I’d noticed the groundhog hole a few weeks prior, but wasn’t all that concerned. It was in a very inconspicuous spot, on the rear property line, obscured and shaded by some thin bushes and a smallish tree. I was skipping, well, more like plodding along, pushing the lawn mower and I approached the groundhog hole. Suddenly, he bolted straight out of the hole and came at me.

Now, the extent of my knowledge of groundhogs is not vast, nor is it anything to brag about. But I do know three things about groundhogs: they live/sleep underground, some people hunt, shoot and eat them, and that they are vicious, aggressive beasts who will attack without much warning if they feel threatened.

So, as he charged at me with murder, or at least a severe maiming, in his beady little eyes, I screamed. I should say ‘yelled in surprise’, because if I say ‘screamed’ it implies ‘like a little girl’. My scream was more of an “AAAAAAAH” than an “AAAIIIEEEEEE” type of scream. I panicked and took about the only course of action reflex would let me take, I pushed down on the handle of the running mower, tilting it up at an angle on its back wheels. Then, I heard something like:

“PUT-Thwock!-WAP-WAP-WAP!”

I can only really theorize what happened from what I saw and heard.

I guess the groundhog maybe tried to rear up, either to meet the foe, or try to spin and pivot around quickly and run back to the relative safety of his underground burrow. The first strike must’ve cut most of his neck or maybe even decapitated him, but the second strike caught him under his jaw and went into his mushy brains where his neck used to be, and stopped short when it hit the skull. It took his head on a roundabout scraping journey on the inside wall of the mower deck, but the mulching plug space allowed the centrifugal force to fling the head off the blade and far into the yard. It launched it in a lazy arc, which the motion of I caught out of the corner of my eye. All together I’d estimate it flung the head 30 ft until it landed, bounced twice, and rolled maybe another 10 ft on top of that.

The mower, while almost having stalled, started up again, and went to work on the body. It must’ve spun and landed on its back as the blades came back to fling bits of stomach, bits of internal organs, and bone across my grass in a red mist that I turned my head back to witness. Then I let go of the mower, dropping it, still running for a few more seconds… I guess the throttle stuck or something, and it mangled the corpse a bit more before finally stalling out.

I tilted up and rolled back the mower to survey the damage.
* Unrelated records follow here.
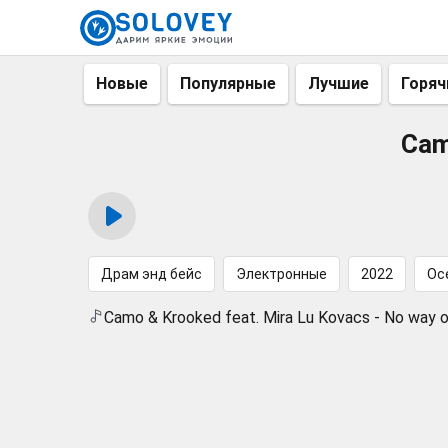
Новые
Популярные
Лучшие
Горяч
Cam
Драм энд бейс
Электронные
2022
Ос
Camo & Krooked feat. Mira Lu Kovacs - No way 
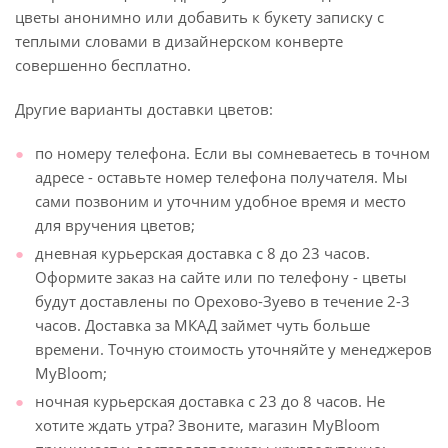
цветы анонимно или добавить к букету записку с
теплыми словами в дизайнерском конверте
совершенно бесплатно.
Другие варианты доставки цветов:
по номеру телефона. Если вы сомневаетесь в точном
адресе - оставьте номер телефона получателя. Мы
сами позвоним и уточним удобное время и место
для вручения цветов;
дневная курьерская доставка с 8 до 23 часов.
Оформите заказ на сайте или по телефону - цветы
будут доставлены по Орехово-Зуево в течение 2-3
часов. Доставка за МКАД займет чуть больше
времени. Точную стоимость уточняйте у менеджеров
MyBloom;
ночная курьерская доставка с 23 до 8 часов. Не
хотите ждать утра? Звоните, магазин MyBloom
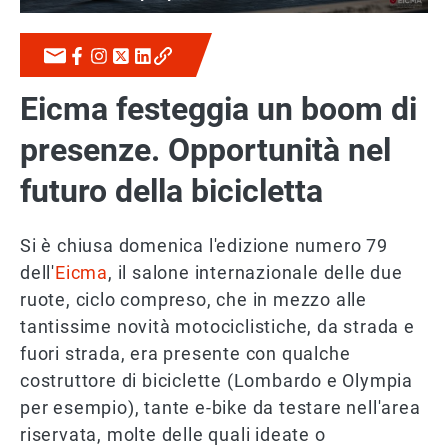
Eicma festeggia un boom di
presenze. Opportunità nel
futuro della bicicletta
Si è chiusa domenica l'edizione numero 79
dell'
Eicma
, il salone internazionale delle due
ruote, ciclo compreso, che in mezzo alle
tantissime novità motociclistiche, da strada e
fuori strada, era presente con qualche
costruttore di biciclette (Lombardo e Olympia
per esempio), tante e-bike da testare nell'area
riservata, molte delle quali ideate o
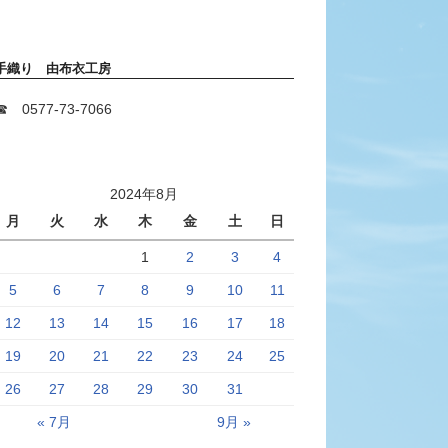
手織り 由布衣工房
☎ 0577-73-7066
2024年8月
月
火
水
木
金
土
日
1
2
3
4
5
6
7
8
9
10
11
12
13
14
15
16
17
18
19
20
21
22
23
24
25
26
27
28
29
30
31
« 7月
9月 »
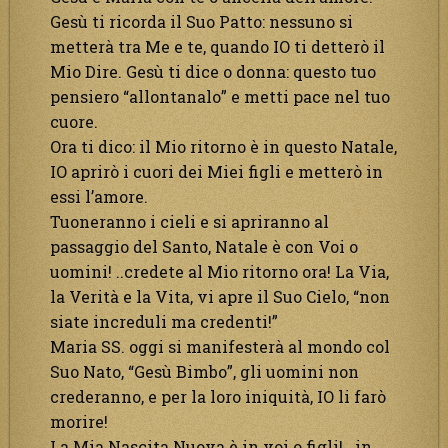
Gesù ti ricorda il Suo Patto: nessuno si
metterà tra Me e te, quando IO ti detterò il
Mio Dire. Gesù ti dice o donna: questo tuo
pensiero “allontanalo” e metti pace nel tuo
cuore.
Ora ti dico: il Mio ritorno è in questo Natale,
IO aprirò i cuori dei Miei figli e metterò in
essi l’amore.
Tuoneranno i cieli e si apriranno al
passaggio del Santo, Natale è con Voi o
uomini! ..credete al Mio ritorno ora! La Via,
la Verità e la Vita, vi apre il Suo Cielo, “non
siate increduli ma credenti!”
Maria SS. oggi si manifesterà al mondo col
Suo Nato, “Gesù Bimbo”, gli uomini non
crederanno, e per la loro iniquità, IO li farò
morire!
La Mia Nascita Nuova è in voi o figli! ..in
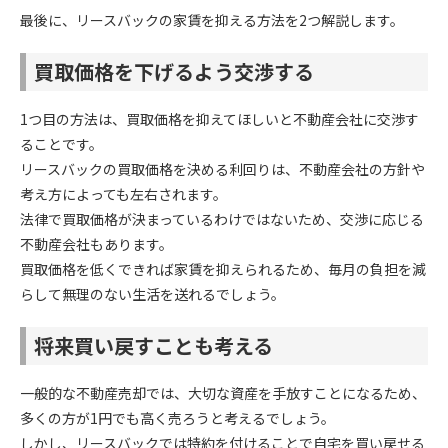
最後に、リースバックの家賃を抑える方法を2つ解説します。
買取価格を下げるよう交渉する
1つ目の方法は、買取価格を抑えてほしいと不動産会社に交渉す
ることです。
リースバックの買取価格を決める利回りは、不動産会社の方針や
考え方によっても左右されます。
法律で買取価格が決まっているわけではないため、交渉に応じる
不動産会社もあります。
買取価格を低くできれば家賃を抑えられるため、毎月の負担を減
らして無理のない生活を送れるでしょう。
将来買い戻すことも考える
一般的な不動産売却では、大切な資産を手放すことになるため、
多くの方が1円でも高く売ろうと考えるでしょう。
しかし、リースバックでは特約を付けることで自宅を買い戻せる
A spine, a couple dismembered limbs, and lots of red and bits of fur and bone smiled up at me. I almost threw up. I ran back up to my driveway, pulling the mower backwards, with it comically bouncing along behind me through the unmowed grass. I went and got a pair of disposable gloves from my kitchen and came back out and picked up the mower, placing it in the back of my truck, amazingly not smearing any groundhog blood all over me. I drove it up to the ‘Sharper Shop’, a lawnmower repair place just up the road from my house.
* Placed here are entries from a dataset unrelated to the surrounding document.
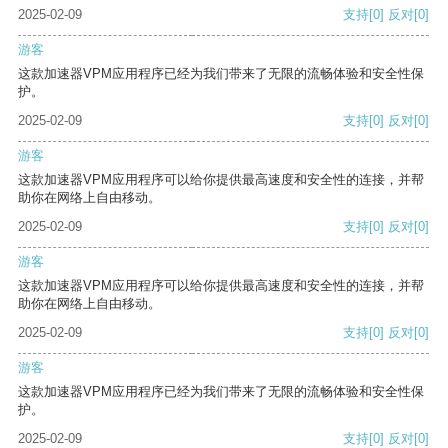
2025-02-09
支持
[0]
反对
[0]
游客
这款加速器VPM应用程序已经为我们带来了无限的流畅体验和安全性保
护。
2025-02-09
支持
[0]
反对
[0]
游客
这款加速器VPM应用程序可以给你提供最高速度和安全性的连接，并帮
助你在网络上自由移动。
2025-02-09
支持
[0]
反对
[0]
游客
这款加速器VPM应用程序可以给你提供最高速度和安全性的连接，并帮
助你在网络上自由移动。
2025-02-09
支持
[0]
反对
[0]
游客
这款加速器VPM应用程序已经为我们带来了无限的流畅体验和安全性保
护。
2025-02-09
支持
[0]
反对
[0]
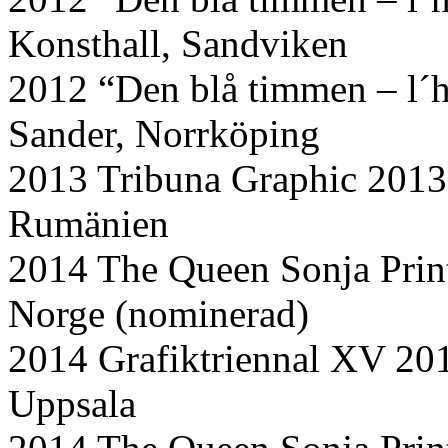
Konsthall, Sandviken
2012 “Den blå timmen – l´h
Sander, Norrköping
2013 Tribuna Graphic 2013
Rumänien
2014 The Queen Sonja Print
Norge (nominerad)
2014 Grafiktriennal XV 20
Uppsala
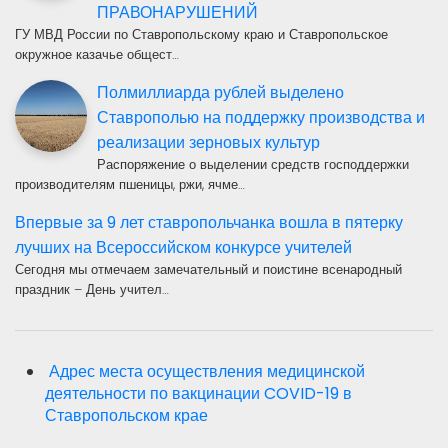
ПРАВОНАРУШЕНИЙ
ГУ МВД России по Ставропольскому краю и Ставропольское
окружное казачье общест…
Полмиллиарда рублей выделено
Ставрополью на поддержку производства и
реализации зерновых культур
Распоряжение о выделении средств господдержки
производителям пшеницы, ржи, ячме…
Впервые за 9 лет ставропольчанка вошла в пятерку
лучших на Всероссийском конкурсе учителей
Сегодня мы отмечаем замечательный и поистине всенародный
праздник – День учител…
Адрес места осуществления медицинской
деятельности по вакцинации COVID-19 в
Ставропольском крае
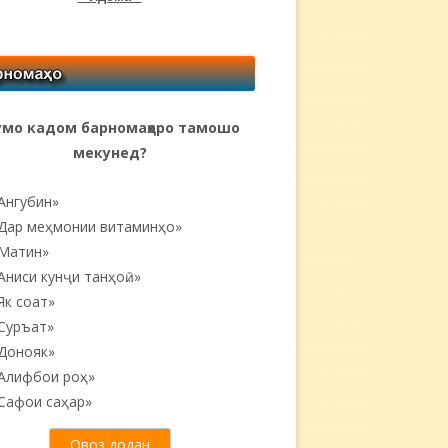
мо кадом барномаҳоро тамошо
мекунед?
Ангубин»
Дар меҳмонии витаминҳо»
Матин»
Аниси кунҷи танҳоӣ...»
Як соат»
Суръат»
Донояк»
Алифбои роҳ»
Сафои саҳар»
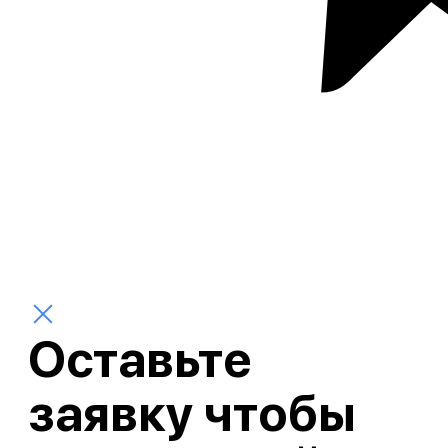
Оставьте
заявку чтобы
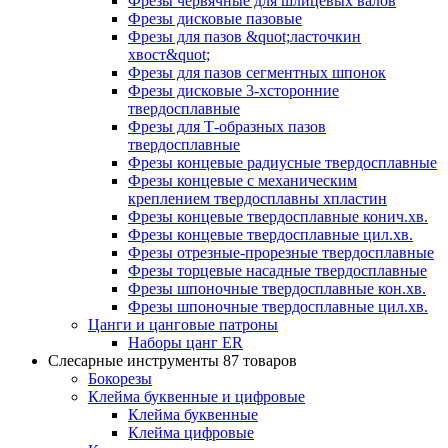
Фрезы червячные для шлицевых валов
Фрезы дисковые пазовые
Фрезы для пазов &quot;ласточкин
хвост&quot;
Фрезы для пазов сегментных шпонок
Фрезы дисковые 3-хсторонние
твердосплавные
Фрезы для Т-образных пазов
твердосплавные
Фрезы концевые радиусные твердосплавные
Фрезы концевые с механическим
креплением твердосплавны хпластин
Фрезы концевые твердосплавные конич.хв.
Фрезы концевые твердосплавные цил.хв.
Фрезы отрезные-прорезные твердосплавные
Фрезы торцевые насадные твердосплавные
Фрезы шпоночные твердосплавные кон.хв.
Фрезы шпоночные твердосплавные цил.хв.
Цанги и цанговые патроны
Наборы цанг ER
Слесарные инструменты
87 товаров
Бокорезы
Клейма буквенные и цифровые
Клейма буквенные
Клейма цифровые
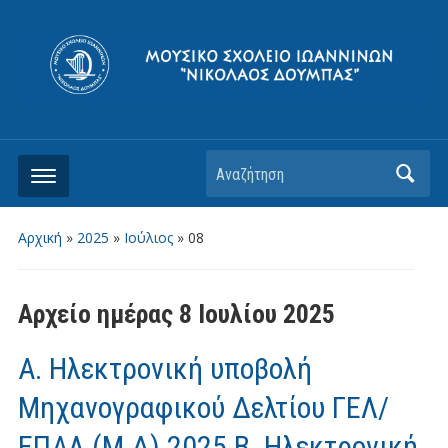
Αρχική
»
2025
»
Ιούλιος
»
08
Αρχείο ημέρας
8 Ιουλίου 2025
Α. Ηλεκτρονική υποβολή
Μηχανογραφικού Δελτίου ΓΕΛ/
ΕΠΑΛ (Μ.Δ) 2025 Β. Ηλεκτρονική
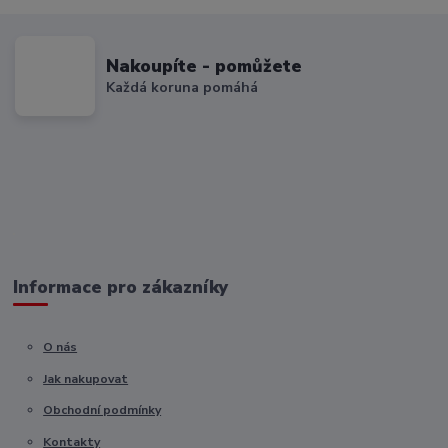
Nakoupíte - pomůžete
Každá koruna pomáhá
Informace pro zákazníky
O nás
Jak nakupovat
Obchodní podmínky
Kontakty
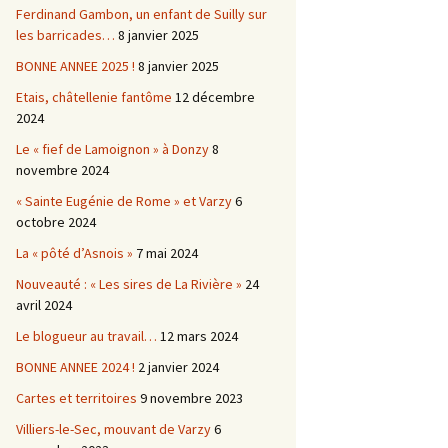
Ferdinand Gambon, un enfant de Suilly sur
les barricades…
8 janvier 2025
BONNE ANNEE 2025 !
8 janvier 2025
Etais, châtellenie fantôme
12 décembre
2024
Le « fief de Lamoignon » à Donzy
8
novembre 2024
« Sainte Eugénie de Rome » et Varzy
6
octobre 2024
La « pôté d’Asnois »
7 mai 2024
Nouveauté : « Les sires de La Rivière »
24
avril 2024
Le blogueur au travail…
12 mars 2024
BONNE ANNEE 2024 !
2 janvier 2024
Cartes et territoires
9 novembre 2023
Villiers-le-Sec, mouvant de Varzy
6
I unloaded the mower with a second set of gloves I’d brought along and then took them off once the mower was on the ground. Then I went inside, leaving my mower out by my truck.
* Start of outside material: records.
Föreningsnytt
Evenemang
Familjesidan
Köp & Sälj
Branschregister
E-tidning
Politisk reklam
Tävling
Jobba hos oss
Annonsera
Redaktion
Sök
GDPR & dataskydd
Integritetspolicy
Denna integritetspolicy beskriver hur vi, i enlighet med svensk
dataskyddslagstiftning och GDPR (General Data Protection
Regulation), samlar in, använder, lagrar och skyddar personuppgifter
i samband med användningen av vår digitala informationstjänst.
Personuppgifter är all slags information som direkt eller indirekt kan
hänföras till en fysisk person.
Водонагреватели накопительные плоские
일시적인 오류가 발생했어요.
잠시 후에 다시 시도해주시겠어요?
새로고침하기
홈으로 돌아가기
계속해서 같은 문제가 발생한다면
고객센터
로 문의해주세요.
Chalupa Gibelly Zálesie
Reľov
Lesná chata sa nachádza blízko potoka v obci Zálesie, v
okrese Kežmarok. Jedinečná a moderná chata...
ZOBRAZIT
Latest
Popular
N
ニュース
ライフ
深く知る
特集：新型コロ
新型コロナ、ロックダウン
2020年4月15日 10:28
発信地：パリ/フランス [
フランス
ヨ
“Hey, what can I do for you today?” asked Paul, as he came out from the back, drawn away from whatever he had been working on in the back, by the bell on the front door.

“I just ran over a groundhog” I confessed.

“Ha, Hey Dave! Come out here, you gotta hear this!” he called to the back.

Out wandered Dave also, and I related my tale much as I have here. Afterwards, we went out to survey the damage, and as they flipped over the mower to give it a look-see underneath, I apologized for not having hosed it down. They told me they could have it ready for me by Monday, and that they’d clean it up, sharpen the blade and make sure everything was alright with it.

“You might not want to sharpen the blade,” I told them, “Seems I’m pretty dangerous with that thing, who knows what I’d end up killing if I had a sharp blade?” Cue polite chuckles.

When I picked the mower up on Monday, it was my turn to laugh. There it was, cleaned up, good as new, with a couple of new ‘warning’ stickers on the mower deck to boot.